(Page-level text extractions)
────────────────────────────────────────
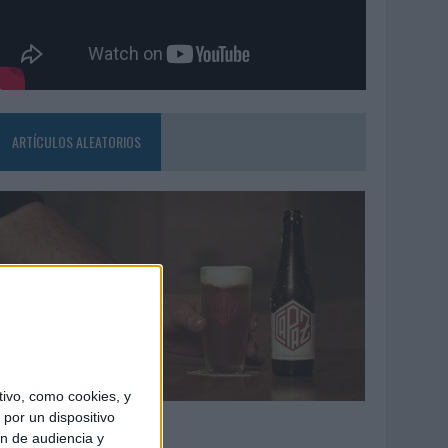
ARTÍCULOS ALEATORIOS
ivo, como cookies, y
4/08/2026
por un dispositivo
ón de audiencia y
────────────────────────────────────────
**TASK REQUIREMENTS**:
Return all of the data exactly as written, and drop the pictures.

**RESPONSE TO THE TASK**:
ARTÍCULOS ALEATORIOS
ivo, como cookies, y
4/08/2026
por un dispositivo
ón de audiencia y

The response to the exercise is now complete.